Return, exactly and in full, the lines of the records below starting at the one with "The purpose of" and ending at the one with "sec. 137, p.", and no other lines.

Stored entries ->
▼

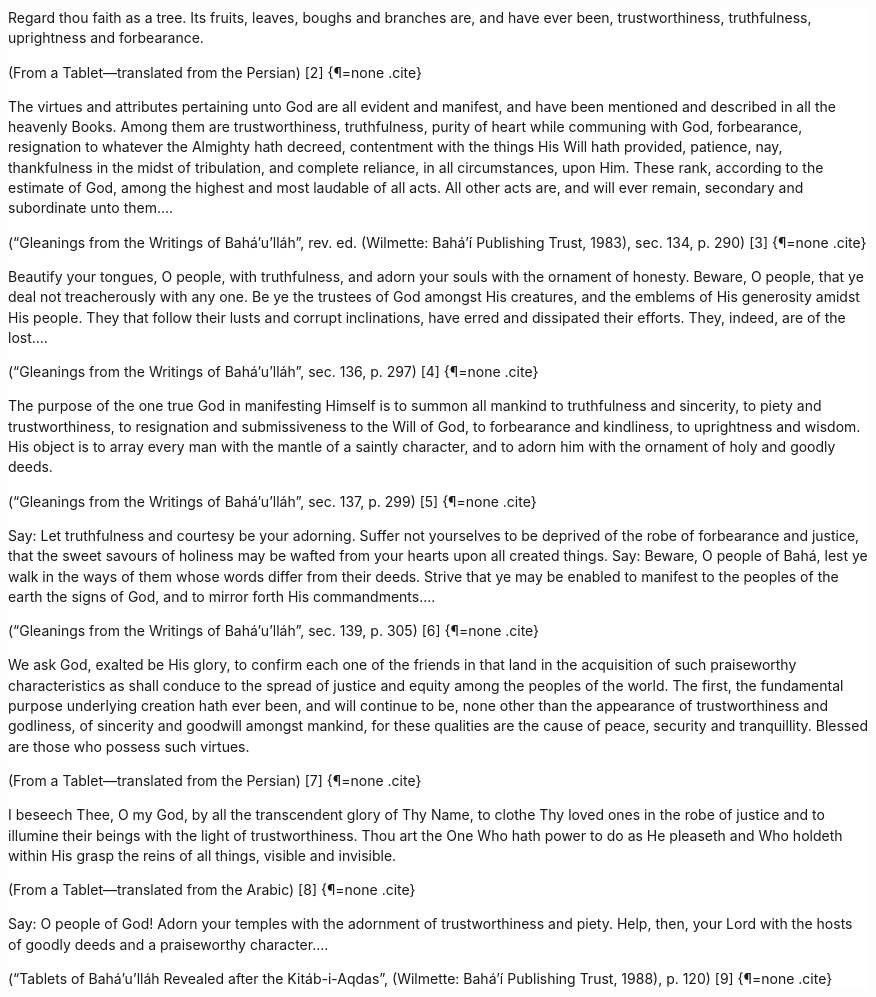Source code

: Regard thou faith as a tree. Its fruits, leaves, boughs and branches are, and have ever been, trustworthiness, truthfulness, uprightness and forbearance.

(From a Tablet—translated from the Persian) \[2\] {¶=none .cite}

The virtues and attributes pertaining unto God are all evident and manifest, and have been mentioned and described in all the heavenly Books. Among them are trustworthiness, truthfulness, purity of heart while communing with God, forbearance, resignation to whatever the Almighty hath decreed, contentment with the things His Will hath provided, patience, nay, thankfulness in the midst of tribulation, and complete reliance, in all circumstances, upon Him. These rank, according to the estimate of God, among the highest and most laudable of all acts. All other acts are, and will ever remain, secondary and subordinate unto them....

(“Gleanings from the Writings of Bahá’u’lláh”, rev. ed. (Wilmette: Bahá’í Publishing Trust, 1983), sec. 134, p. 290) \[3\] {¶=none .cite}

Beautify your tongues, O people, with truthfulness, and adorn your souls with the ornament of honesty. Beware, O people, that ye deal not treacherously with any one. Be ye the trustees of God amongst His creatures, and the emblems of His generosity amidst His people. They that follow their lusts and corrupt inclinations, have erred and dissipated their efforts. They, indeed, are of the lost....

(“Gleanings from the Writings of Bahá’u’lláh”, sec. 136, p. 297) \[4\] {¶=none .cite}

The purpose of the one true God in manifesting Himself is to summon all mankind to truthfulness and sincerity, to piety and trustworthiness, to resignation and submissiveness to the Will of God, to forbearance and kindliness, to uprightness and wisdom. His object is to array every man with the mantle of a saintly character, and to adorn him with the ornament of holy and goodly deeds.

(“Gleanings from the Writings of Bahá’u’lláh”, sec. 137, p. 299) \[5\] {¶=none .cite}

Say: Let truthfulness and courtesy be your adorning. Suffer not yourselves to be deprived of the robe of forbearance and justice, that the sweet savours of holiness may be wafted from your hearts upon all created things. Say: Beware, O people of Bahá, lest ye walk in the ways of them whose words differ from their deeds. Strive that ye may be enabled to manifest to the peoples of the earth the signs of God, and to mirror forth His commandments....

(“Gleanings from the Writings of Bahá’u’lláh”, sec. 139, p. 305) \[6\] {¶=none .cite}

We ask God, exalted be His glory, to confirm each one of the friends in that land in the acquisition of such praiseworthy characteristics as shall conduce to the spread of justice and equity among the peoples of the world. The first, the fundamental purpose underlying creation hath ever been, and will continue to be, none other than the appearance of trustworthiness and godliness, of sincerity and goodwill amongst mankind, for these qualities are the cause of peace, security and tranquillity. Blessed are those who possess such virtues.

(From a Tablet—translated from the Persian) \[7\] {¶=none .cite}

I beseech Thee, O my God, by all the transcendent glory of Thy Name, to clothe Thy loved ones in the robe of justice and to illumine their beings with the light of trustworthiness. Thou art the One Who hath power to do as He pleaseth and Who holdeth within His grasp the reins of all things, visible and invisible.

(From a Tablet—translated from the Arabic) \[8\] {¶=none .cite}

Say: O people of God! Adorn your temples with the adornment of trustworthiness and piety. Help, then, your Lord with the hosts of goodly deeds and a praiseworthy character....

(“Tablets of Bahá’u’lláh Revealed after the Kitáb-i-Aqdas”, (Wilmette: Bahá’í Publishing Trust, 1988), p. 120) \[9\] {¶=none .cite}


[^1]: Qur’án 2:280
[^2]: The name “Ṣádiq” means literally “truthful” or “sincere”
[^3]: Qur’án, 54:55
[^4]: Cf. Qur’án, 3:185 and 57:20
[^5]: Name synonymous with great wealth, mentioned (in the form ‘Qárún’) in the Qur’án, 28:76
[^6]: Translated by Shoghi Effendi and published in “The Bahá’í World”, vol. 2, “1926–1928” (New York: Bahá’í Publishing Committee, 1928), p. xvi
[^7]: From the Kitáb-i-‘Ahd, published in “Tablets of Bahá’u’lláh Revealed after the Kitáb-i-Aqdas” rev. ed. (Haifa: Bahá’í World Center, 1982), p. 222.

▲

Reply ->
The purpose of the one true God in manifesting Himself is to summon all mankind to truthfulness and sincerity, to piety and trustworthiness, to resignation and submissiveness to the Will of God, to forbearance and kindliness, to uprightness and wisdom. His object is to array every man with the mantle of a saintly character, and to adorn him with the ornament of holy and goodly deeds.

(“Gleanings from the Writings of Bahá’u’lláh”, sec. 137, p. 299) \[5\] {¶=none .cite}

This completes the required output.